What is needed is an exact reproduction of the lines from the one that contains "пользовательские данные, используя" through the end of the data, both included and nothing else, with pictures omitted.
-------- INPUT FOR THIS TASK --------
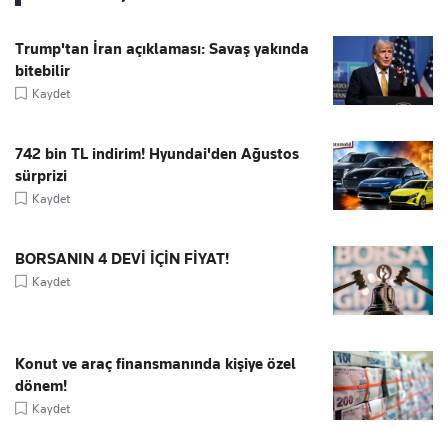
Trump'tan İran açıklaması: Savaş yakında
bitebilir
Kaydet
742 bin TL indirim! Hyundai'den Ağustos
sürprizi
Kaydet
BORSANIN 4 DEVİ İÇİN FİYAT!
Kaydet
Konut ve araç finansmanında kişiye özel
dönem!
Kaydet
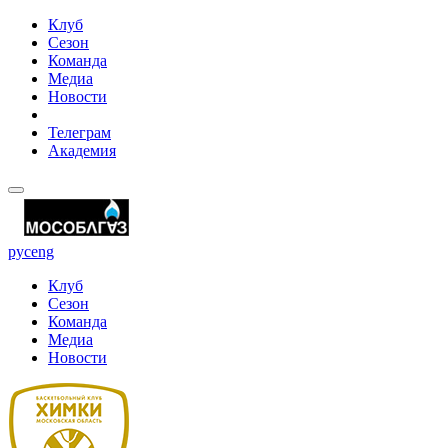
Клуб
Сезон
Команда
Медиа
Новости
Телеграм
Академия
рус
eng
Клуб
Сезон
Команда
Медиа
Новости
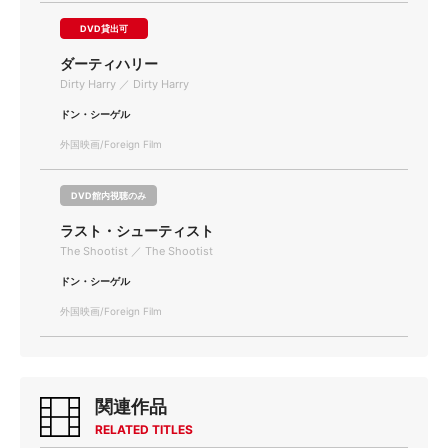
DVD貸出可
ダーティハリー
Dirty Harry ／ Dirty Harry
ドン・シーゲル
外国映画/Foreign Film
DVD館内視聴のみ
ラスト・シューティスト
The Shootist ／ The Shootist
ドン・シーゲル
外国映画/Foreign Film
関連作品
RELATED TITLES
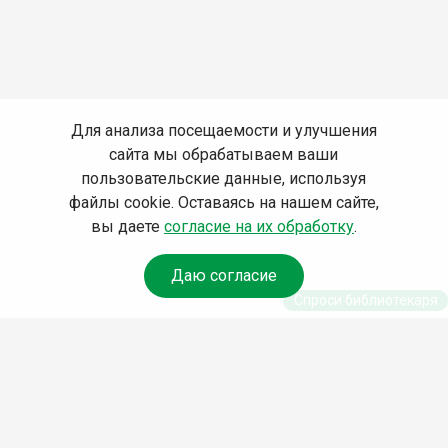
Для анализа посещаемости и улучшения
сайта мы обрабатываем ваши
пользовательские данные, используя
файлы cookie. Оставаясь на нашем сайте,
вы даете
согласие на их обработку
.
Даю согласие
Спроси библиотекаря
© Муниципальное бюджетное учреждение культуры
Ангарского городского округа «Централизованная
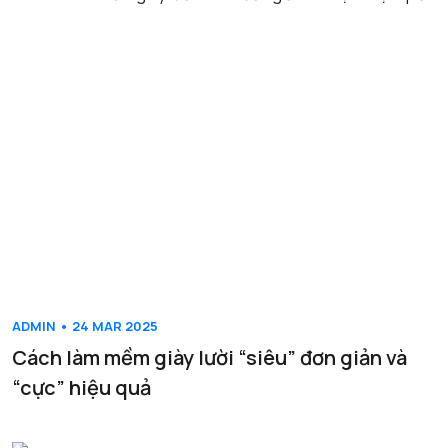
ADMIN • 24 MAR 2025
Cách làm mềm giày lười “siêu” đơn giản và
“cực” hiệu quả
--------
#### [RESPONSE]
пользовательские данные, используя
файлы cookie. Оставаясь на нашем сайте,
вы даете
согласие на их обработку
.
Даю согласие
Спроси библиотекаря
© Муниципальное бюджетное учреждение культуры
Ангарского городского округа «Централизованная
ADMIN • 24 MAR 2025
Cách làm mềm giày lười “siêu” đơn giản và
“cực” hiệu quả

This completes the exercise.